▶ [Instructions for the task] Scan the entries below for the word "clka", then copy each line that holds it.
─── Recorded data ───
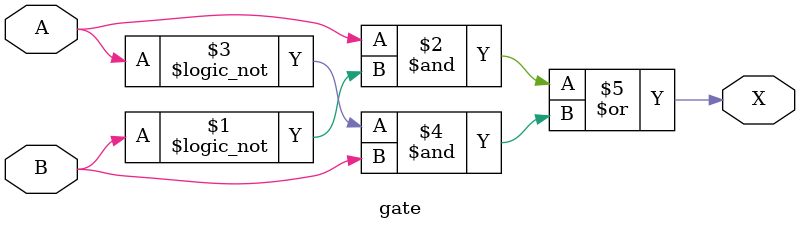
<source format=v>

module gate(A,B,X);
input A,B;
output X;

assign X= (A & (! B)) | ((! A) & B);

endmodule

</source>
───
─── Recorded data ───
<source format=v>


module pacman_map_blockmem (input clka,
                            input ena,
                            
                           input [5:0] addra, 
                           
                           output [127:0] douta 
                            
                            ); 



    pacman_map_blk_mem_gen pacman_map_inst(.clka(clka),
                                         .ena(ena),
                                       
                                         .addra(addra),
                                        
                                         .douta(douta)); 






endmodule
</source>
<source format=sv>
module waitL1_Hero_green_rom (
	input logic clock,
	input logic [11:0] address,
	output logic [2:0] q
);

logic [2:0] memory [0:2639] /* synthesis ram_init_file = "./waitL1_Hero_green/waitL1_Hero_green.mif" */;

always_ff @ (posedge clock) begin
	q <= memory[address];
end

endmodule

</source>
───
▶ [Result for this task]
module pacman_map_blockmem (input clka,
    pacman_map_blk_mem_gen pacman_map_inst(.clka(clka),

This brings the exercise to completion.